*TASK DIRECTIONS*. Could the records be returned exactly, with the pictures left out?

==== THE DATA

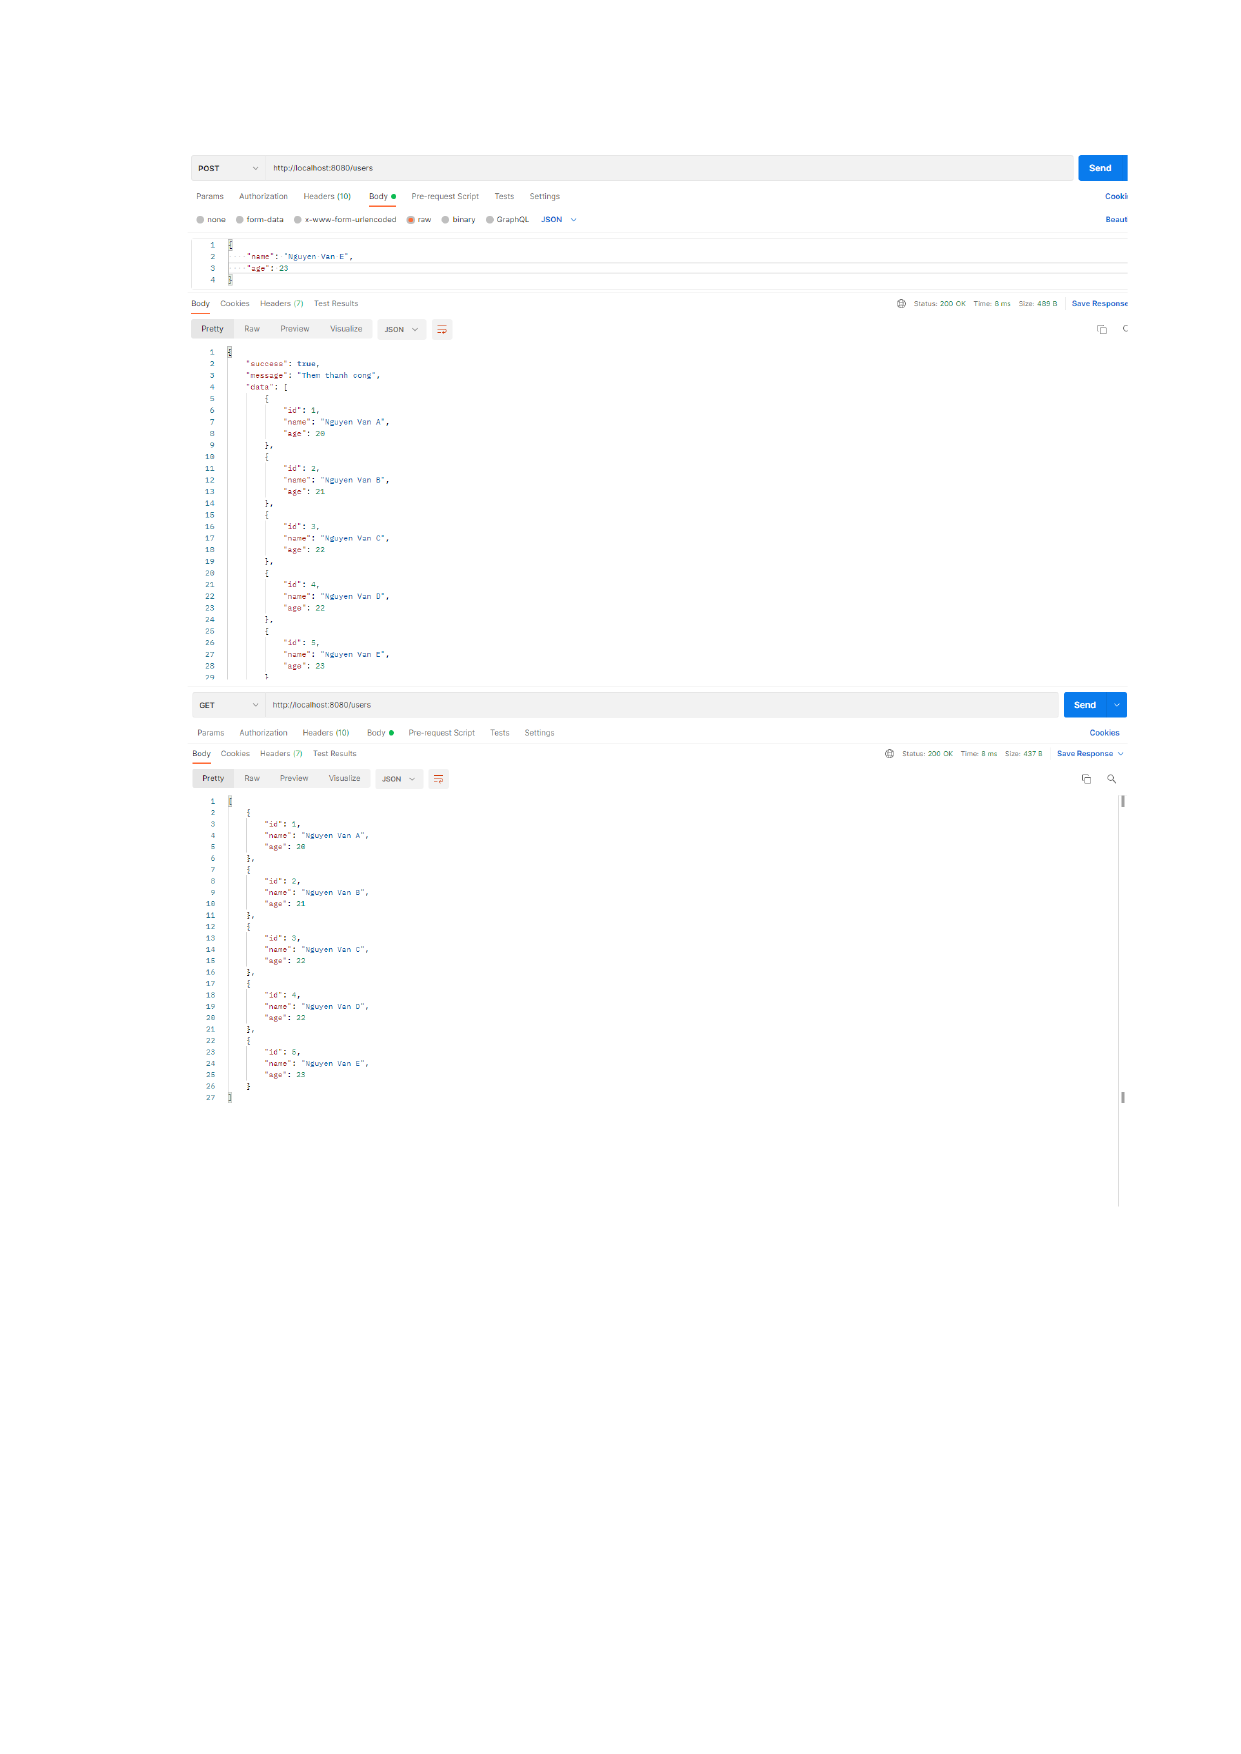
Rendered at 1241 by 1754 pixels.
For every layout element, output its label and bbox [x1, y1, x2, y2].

picture [187, 150, 1128, 683]
picture [187, 685, 1128, 1208]
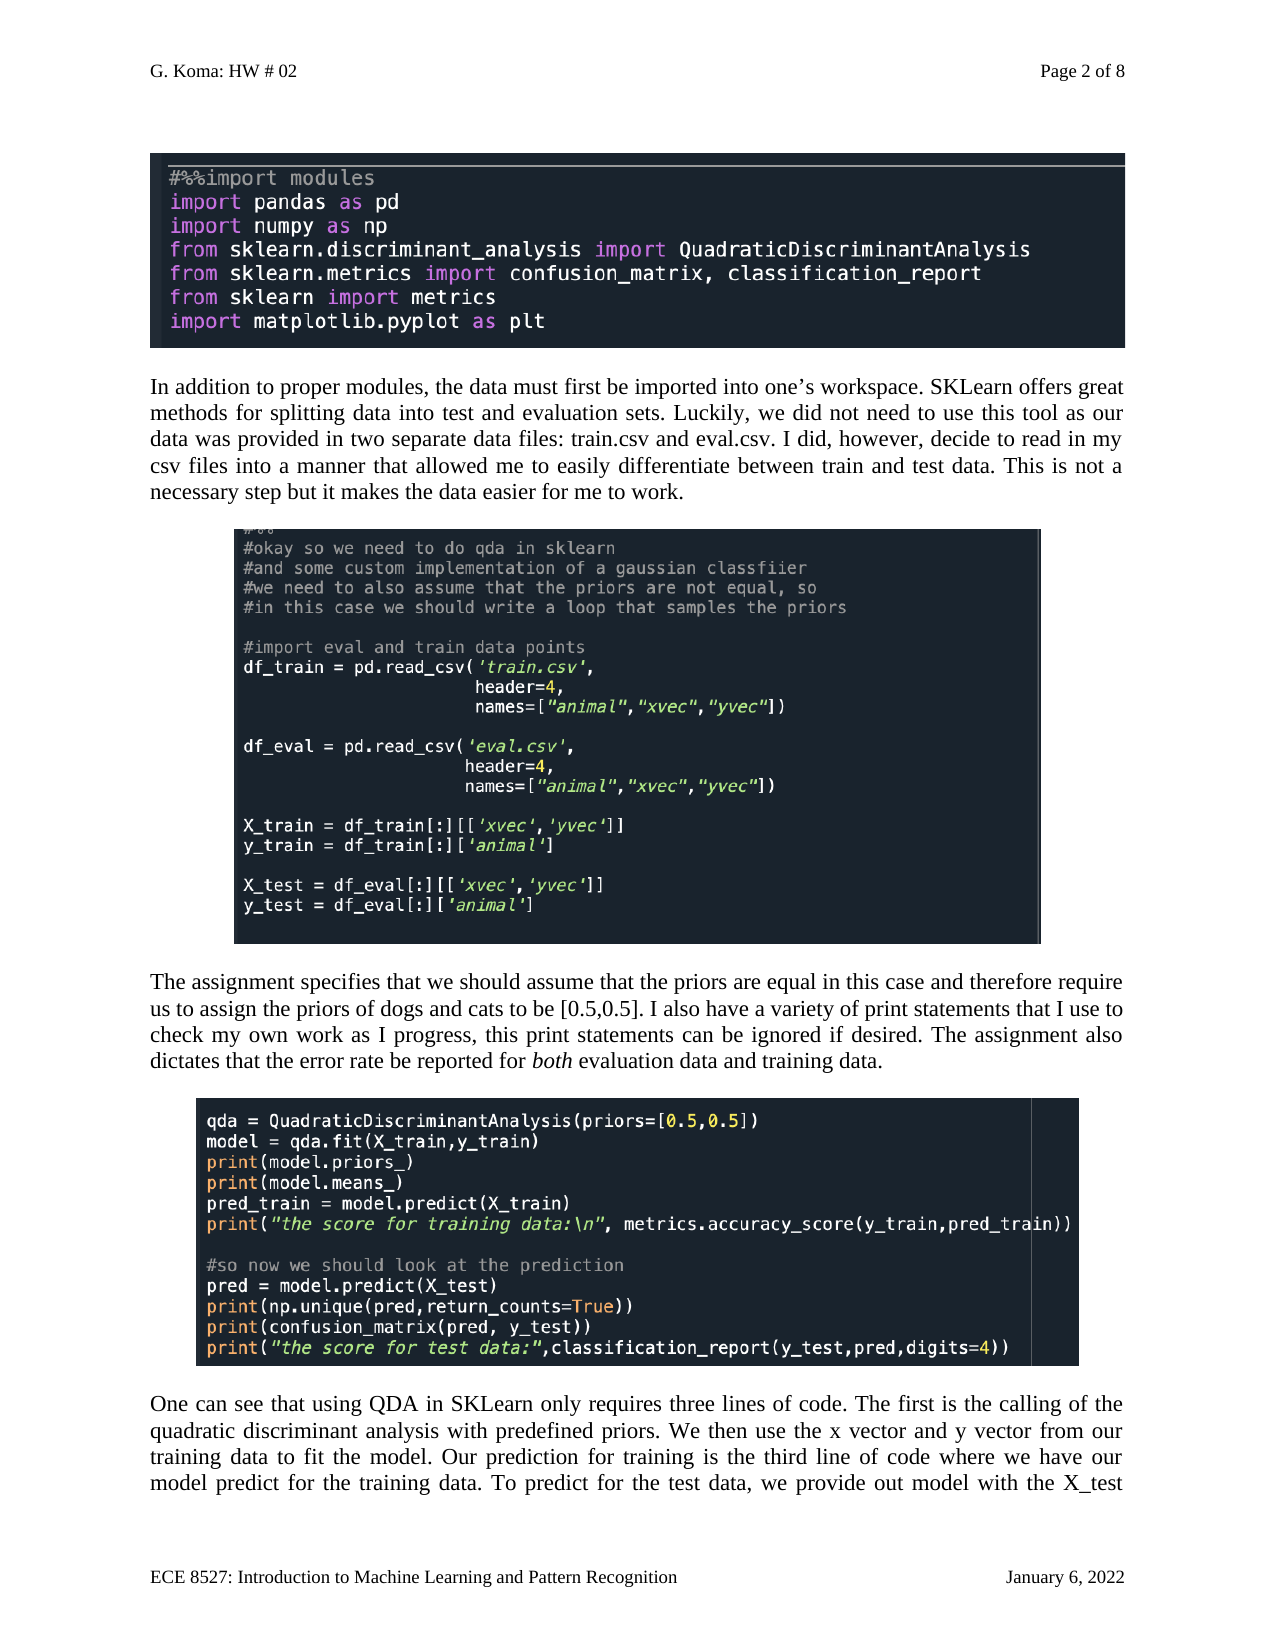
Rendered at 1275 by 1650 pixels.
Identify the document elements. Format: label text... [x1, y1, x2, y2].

========

*EXERCISE ANSWER*.
Rendered at 1241 by 1754 pixels.
For every layout element, output its label and bbox [x1, y1, x2, y2].

picture [187, 150, 1128, 683]
picture [187, 685, 1128, 1208]
Rendered at 1275 by 1650 pixels.
Identify the document elements. Format: label text... [x1, y1, x2, y2].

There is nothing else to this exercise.